Saved data entries:

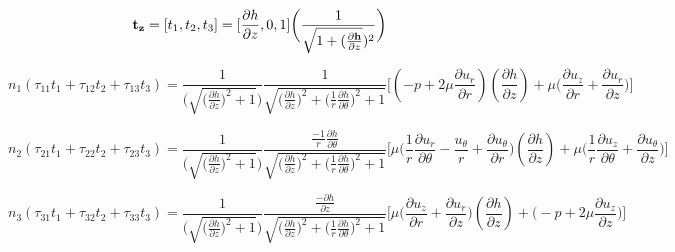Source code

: \documentclass{article}
\begin{document}
{\begin{equation*}
{\bf t_{z}} = [t_{1} ,t_{2}, t_{3}] =  [{\frac{\partial h}{\partial z}}, 0 , 1]\bigg(\frac{1}{\sqrt{1 + (\frac{\partial {\bf h}}{\partial z}})^2}\bigg)
\end{equation*}

\begin{equation}
n_{1}(\tau_{11}t_{1} + \tau_{12}t_{2} + \tau_{13}t_{3}) = \frac{1}{\bigg(\sqrt{\bigg(\frac{\partial h}{\partial z}\bigg)^2 +  1}\bigg)}\frac{1}{\sqrt{\bigg(\frac{\partial h}{\partial z}\bigg)^2 + \bigg(\frac{1}{r}\frac{\partial h}{\partial \theta}\bigg)^2 + 1}}\bigg[(-p + 2\mu \frac{\partial u_{r}}{\partial r})(\frac{\partial h}{\partial z}) + \mu \bigg(\frac{\partial u_{z}}{\partial r} + \frac{\partial u_{r}}{\partial z}\bigg)\bigg]
\end{equation}

\begin{equation}
 n_{2}(\tau_{21}t_{1} + \tau_{22}t_{2} + \tau_{23}t_{3}) = \frac{1}{\bigg(\sqrt{\bigg(\frac{\partial h}{\partial z}\bigg)^2 +  1}\bigg)}\frac{\frac{-1}{r}\frac{\partial h}{\partial \theta}}{\sqrt{\bigg(\frac{\partial h}{\partial z}\bigg)^2 + \bigg(\frac{1}{r}\frac{\partial h}{\partial \theta}\bigg)^2 + 1}}\bigg[\mu \bigg(\frac{1}{r}\frac{\partial u_{r}}{\partial \theta} -\frac{u_{\theta}}{r}+\frac{\partial u_{\theta}}{\partial r}\bigg)(\frac{\partial h}{\partial z}) + \mu \bigg(\frac{1}{r}\frac{\partial u_{z}}{\partial \theta} + \frac{\partial u_{\theta}}{\partial z}\bigg)\bigg]
\end{equation}


\begin{equation}
n_{3}(\tau_{31}t_{1} + \tau_{32}t_{2} + \tau_{33}t_{3}) = \frac{1}{\bigg(\sqrt{\bigg(\frac{\partial h}{\partial z}\bigg)^2 +  1}\bigg)}\frac{\frac{-\partial h}{\partial z}}{\sqrt{\bigg(\frac{\partial h}{\partial z}\bigg)^2 + \bigg(\frac{1}{r}\frac{\partial h}{\partial \theta}\bigg)^2 + 1}}\bigg[\mu \bigg(\frac{\partial u_{z}}{\partial r} + \frac{\partial u_{r}}{\partial z}\bigg)(\frac{\partial h}{\partial z}) + \bigg(-p + 2\mu \frac{\partial u_{z}}{\partial z}\bigg)\bigg]
\end{equation}
\newline

}
\end{document}
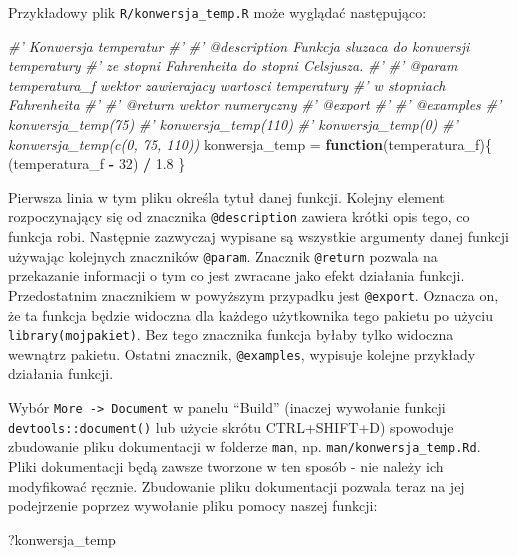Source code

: \documentclass[paper=6in:9in,pagesize=pdftex,headinclude=on,footinclude=on,10pt]{scrbook}
\newenvironment{Shaded}{\begin{snugshade}}{\end{snugshade}}
\newcommand{\CommentTok}[1]{\textcolor[rgb]{0.56,0.35,0.01}{\textit{#1}}}
\newcommand{\ControlFlowTok}[1]{\textcolor[rgb]{0.13,0.29,0.53}{\textbf{#1}}}
\newcommand{\DecValTok}[1]{\textcolor[rgb]{0.00,0.00,0.81}{#1}}
\newcommand{\FloatTok}[1]{\textcolor[rgb]{0.00,0.00,0.81}{#1}}
\newcommand{\NormalTok}[1]{#1}
\newcommand{\OperatorTok}[1]{\textcolor[rgb]{0.81,0.36,0.00}{\textbf{#1}}}
\newcommand{\StringTok}[1]{\textcolor[rgb]{0.31,0.60,0.02}{#1}}
\begin{document}
Przykładowy plik \texttt{R/konwersja\_temp.R} może wyglądać następująco:

\begin{Shaded}
\begin{Highlighting}[]
\CommentTok{#' Konwersja temperatur}
\CommentTok{#'}
\CommentTok{#' @description Funkcja sluzaca do konwersji temperatury }
\CommentTok{#'   ze stopni Fahrenheita do stopni Celsjusza.}
\CommentTok{#'}
\CommentTok{#' @param temperatura_f wektor zawierajacy wartosci temperatury }
\CommentTok{#'   w stopniach Fahrenheita}
\CommentTok{#'}
\CommentTok{#' @return wektor numeryczny}
\CommentTok{#' @export}
\CommentTok{#'}
\CommentTok{#' @examples}
\CommentTok{#' konwersja_temp(75)}
\CommentTok{#' konwersja_temp(110)}
\CommentTok{#' konwersja_temp(0)}
\CommentTok{#' konwersja_temp(c(0, 75, 110))}
\NormalTok{konwersja_temp =}\StringTok{ }\ControlFlowTok{function}\NormalTok{(temperatura_f)\{}
\NormalTok{  (temperatura_f }\OperatorTok{-}\StringTok{ }\DecValTok{32}\NormalTok{) }\OperatorTok{/}\StringTok{ }\FloatTok{1.8}
\NormalTok{\}}
\end{Highlighting}
\end{Shaded}

Pierwsza linia w tym pliku określa tytuł danej funkcji.
Kolejny element rozpoczynający się od znacznika \texttt{@description} zawiera krótki opis tego, co funkcja robi.
Następnie zazwyczaj wypisane są wszystkie argumenty danej funkcji używając kolejnych znaczników \texttt{@param}.
Znacznik \texttt{@return} pozwala na przekazanie informacji o tym co jest zwracane jako efekt działania funkcji.
Przedostatnim znacznikiem w powyższym przypadku jest \texttt{@export}.
Oznacza on, że ta funkcja będzie widoczna dla każdego użytkownika tego pakietu po użyciu \texttt{library(mojpakiet)}.
Bez tego znacznika funkcja byłaby tylko widoczna wewnątrz pakietu.
Ostatni znacznik, \texttt{@examples}, wypisuje kolejne przykłady działania funkcji.

Wybór \texttt{More\ -\textgreater{}\ Document} w panelu ``Build'' (inaczej wywołanie funkcji \texttt{devtools::document()} lub użycie skrótu CTRL+SHIFT+D) spowoduje zbudowanie pliku dokumentacji w folderze \texttt{man}, np. \texttt{man/konwersja\_temp.Rd}.
Pliki dokumentacji będą zawsze tworzone w ten sposób - nie należy ich modyfikować ręcznie.
Zbudowanie pliku dokumentacji pozwala teraz na jej podejrzenie poprzez wywołanie pliku pomocy naszej funkcji:

\begin{Shaded}
\begin{Highlighting}[]
\NormalTok{?konwersja_temp}
\end{Highlighting}
\end{Shaded}
\end{document}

EXERCISE DIRECTIONS – Each line above must be set down exactly, though no picture should be carried over.

ANSWER AREA –
Source code

: \documentclass{article}
\begin{document}
{\begin{equation*}
{\bf t_{z}} = [t_{1} ,t_{2}, t_{3}] =  [{\frac{\partial h}{\partial z}}, 0 , 1]\bigg(\frac{1}{\sqrt{1 + (\frac{\partial {\bf h}}{\partial z}})^2}\bigg)
\end{equation*}

\begin{equation}
n_{1}(\tau_{11}t_{1} + \tau_{12}t_{2} + \tau_{13}t_{3}) = \frac{1}{\bigg(\sqrt{\bigg(\frac{\partial h}{\partial z}\bigg)^2 +  1}\bigg)}\frac{1}{\sqrt{\bigg(\frac{\partial h}{\partial z}\bigg)^2 + \bigg(\frac{1}{r}\frac{\partial h}{\partial \theta}\bigg)^2 + 1}}\bigg[(-p + 2\mu \frac{\partial u_{r}}{\partial r})(\frac{\partial h}{\partial z}) + \mu \bigg(\frac{\partial u_{z}}{\partial r} + \frac{\partial u_{r}}{\partial z}\bigg)\bigg]
\end{equation}

\begin{equation}
 n_{2}(\tau_{21}t_{1} + \tau_{22}t_{2} + \tau_{23}t_{3}) = \frac{1}{\bigg(\sqrt{\bigg(\frac{\partial h}{\partial z}\bigg)^2 +  1}\bigg)}\frac{\frac{-1}{r}\frac{\partial h}{\partial \theta}}{\sqrt{\bigg(\frac{\partial h}{\partial z}\bigg)^2 + \bigg(\frac{1}{r}\frac{\partial h}{\partial \theta}\bigg)^2 + 1}}\bigg[\mu \bigg(\frac{1}{r}\frac{\partial u_{r}}{\partial \theta} -\frac{u_{\theta}}{r}+\frac{\partial u_{\theta}}{\partial r}\bigg)(\frac{\partial h}{\partial z}) + \mu \bigg(\frac{1}{r}\frac{\partial u_{z}}{\partial \theta} + \frac{\partial u_{\theta}}{\partial z}\bigg)\bigg]
\end{equation}


\begin{equation}
n_{3}(\tau_{31}t_{1} + \tau_{32}t_{2} + \tau_{33}t_{3}) = \frac{1}{\bigg(\sqrt{\bigg(\frac{\partial h}{\partial z}\bigg)^2 +  1}\bigg)}\frac{\frac{-\partial h}{\partial z}}{\sqrt{\bigg(\frac{\partial h}{\partial z}\bigg)^2 + \bigg(\frac{1}{r}\frac{\partial h}{\partial \theta}\bigg)^2 + 1}}\bigg[\mu \bigg(\frac{\partial u_{z}}{\partial r} + \frac{\partial u_{r}}{\partial z}\bigg)(\frac{\partial h}{\partial z}) + \bigg(-p + 2\mu \frac{\partial u_{z}}{\partial z}\bigg)\bigg]
\end{equation}
\newline

}
\end{document}
Source code

: \documentclass[paper=6in:9in,pagesize=pdftex,headinclude=on,footinclude=on,10pt]{scrbook}
\newenvironment{Shaded}{\begin{snugshade}}{\end{snugshade}}
\newcommand{\CommentTok}[1]{\textcolor[rgb]{0.56,0.35,0.01}{\textit{#1}}}
\newcommand{\ControlFlowTok}[1]{\textcolor[rgb]{0.13,0.29,0.53}{\textbf{#1}}}
\newcommand{\DecValTok}[1]{\textcolor[rgb]{0.00,0.00,0.81}{#1}}
\newcommand{\FloatTok}[1]{\textcolor[rgb]{0.00,0.00,0.81}{#1}}
\newcommand{\NormalTok}[1]{#1}
\newcommand{\OperatorTok}[1]{\textcolor[rgb]{0.81,0.36,0.00}{\textbf{#1}}}
\newcommand{\StringTok}[1]{\textcolor[rgb]{0.31,0.60,0.02}{#1}}
\begin{document}
Przykładowy plik \texttt{R/konwersja\_temp.R} może wyglądać następująco:

\begin{Shaded}
\begin{Highlighting}[]
\CommentTok{#' Konwersja temperatur}
\CommentTok{#'}
\CommentTok{#' @description Funkcja sluzaca do konwersji temperatury }
\CommentTok{#'   ze stopni Fahrenheita do stopni Celsjusza.}
\CommentTok{#'}
\CommentTok{#' @param temperatura_f wektor zawierajacy wartosci temperatury }
\CommentTok{#'   w stopniach Fahrenheita}
\CommentTok{#'}
\CommentTok{#' @return wektor numeryczny}
\CommentTok{#' @export}
\CommentTok{#'}
\CommentTok{#' @examples}
\CommentTok{#' konwersja_temp(75)}
\CommentTok{#' konwersja_temp(110)}
\CommentTok{#' konwersja_temp(0)}
\CommentTok{#' konwersja_temp(c(0, 75, 110))}
\NormalTok{konwersja_temp =}\StringTok{ }\ControlFlowTok{function}\NormalTok{(temperatura_f)\{}
\NormalTok{  (temperatura_f }\OperatorTok{-}\StringTok{ }\DecValTok{32}\NormalTok{) }\OperatorTok{/}\StringTok{ }\FloatTok{1.8}
\NormalTok{\}}
\end{Highlighting}
\end{Shaded}

Pierwsza linia w tym pliku określa tytuł danej funkcji.
Kolejny element rozpoczynający się od znacznika \texttt{@description} zawiera krótki opis tego, co funkcja robi.
Następnie zazwyczaj wypisane są wszystkie argumenty danej funkcji używając kolejnych znaczników \texttt{@param}.
Znacznik \texttt{@return} pozwala na przekazanie informacji o tym co jest zwracane jako efekt działania funkcji.
Przedostatnim znacznikiem w powyższym przypadku jest \texttt{@export}.
Oznacza on, że ta funkcja będzie widoczna dla każdego użytkownika tego pakietu po użyciu \texttt{library(mojpakiet)}.
Bez tego znacznika funkcja byłaby tylko widoczna wewnątrz pakietu.
Ostatni znacznik, \texttt{@examples}, wypisuje kolejne przykłady działania funkcji.

Wybór \texttt{More\ -\textgreater{}\ Document} w panelu ``Build'' (inaczej wywołanie funkcji \texttt{devtools::document()} lub użycie skrótu CTRL+SHIFT+D) spowoduje zbudowanie pliku dokumentacji w folderze \texttt{man}, np. \texttt{man/konwersja\_temp.Rd}.
Pliki dokumentacji będą zawsze tworzone w ten sposób - nie należy ich modyfikować ręcznie.
Zbudowanie pliku dokumentacji pozwala teraz na jej podejrzenie poprzez wywołanie pliku pomocy naszej funkcji:

\begin{Shaded}
\begin{Highlighting}[]
\NormalTok{?konwersja_temp}
\end{Highlighting}
\end{Shaded}
\end{document}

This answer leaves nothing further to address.